I worked for the logistics arm of a very large fashion company based here in Columbus for a few years, and one of the things I really liked about the culture there was how wrapped up in the mood elevator they were.
What I like about the Mood Elevator (and similar tools) is that when used properly, it provides a common language which leads to a better level of clarity about a situation. You can say things like “I’m struggling to keep the mood elevator at curious right now” and (while maybe a little corny) everyone will know you’re not in agreement with whatever is going on, but still open to being sold. Shorthand is an amazing thing sometimes.
It’s not quite the same, but I’ve noticed I have some distinct moods that I cycle through while working on code.
Stupid
My worse days are when I feel stupid. I can’t get the code to work. I can’t find what’s causing the bug. I can’t figure out why the tutorial steps don’t work for me. I feel like I’m missing obvious things that I’ll never understand and am a fraud, a hack, just another white guy who got hired by another white guy and there was never any talent or skill to begin with.
There isn’t much to do about this, except hopefully shift gears into something a little less challenging or something better documented. It’s a bad bad day when I leave the office in this mood, because it tends to haunt me (though, more often than not I get a breakthrough the next morning).
Bored
Another set of bad feels is being bored by the work. This also encompasses tedium–“I know how to do this, we’ve solved this problem before the fact we need to apply the same fix instead of a lasting one is driving crazy,” etc. It’s the work part of work, the kind they need to pay you to do.
Sometimes a nice little pep talk helps–“If you don’t document this, you’ll forget it when someone breaks it in three months.” Or shifting my perspective: “This is a good thing–it’s routine, you’ll get it done fast and onto the next.” Or even adding an element of challenge, a la a more elegant solution (though I’ve also gotten myself in trouble on that sort of detour, so…).
Challenged
This is the nice baseline. Like with the actual Mood Elevator, there’s that curiosity factor. I feel engaged in what I’m doing, I’m intrigued, I generally feel it’s achievable with a little effort. I wouldn’t say what I’m doing is a cakewalk, but I’m not drowning in unknowns to banging my head against walls.
This is contentment, and one could argue it’s the ideal state.
Clever
I recently wrote a webjob that does a pretty common routine of getting some data set based on parameters, passes it to a web service, and then stores the return. I had a nearly identical project coming down the pipe, so I made it my goal to keep as much of the first project reusable as possible.
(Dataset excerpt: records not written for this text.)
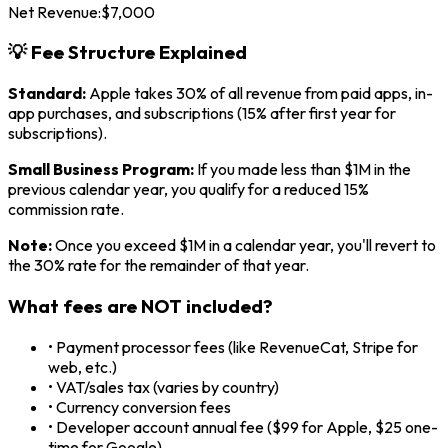
Net Revenue:
$
7,000
💡 Fee Structure Explained
Standard:
Apple takes 30% of all revenue from paid apps, in-
app purchases, and subscriptions (15% after first year for
subscriptions).
Small Business Program:
If you made less than $1M in the
previous calendar year, you qualify for a reduced 15%
commission rate.
Note:
Once you exceed $1M in a calendar year, you'll revert to
the 30% rate for the remainder of that year.
What fees are NOT included?
• Payment processor fees (like RevenueCat, Stripe for
web, etc.)
• VAT/sales tax (varies by country)
• Currency conversion fees
• Developer account annual fee ($99 for Apple, $25 one-
time for Google)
This led to some extremely modular, versatile code that (I feel, anyway) was some of the most legible I’d ever written. When my boss decided to change all the inputs to this webjob, I was able to implement those changes in less than ten minutes thanks to how I’d designed the seams.
I sat back after that, and felt really, really clever. Like I’d solved the puzzle.
Like an Idiot
Not to be confused with feeling stupid! Feeling like an idiot is typically how I react to an epiphany. Much like when I realized the whole point of a property-injected dependency is I didn’t have to use constructor injection.
My favorite moments are the ones where things click into focus, and I can actually feel my understanding of something jerk forward to the degree I go “Why on EARTH would I have ever done it that way?” The focus is on the newly acquired understanding, rather than the challenges of the past.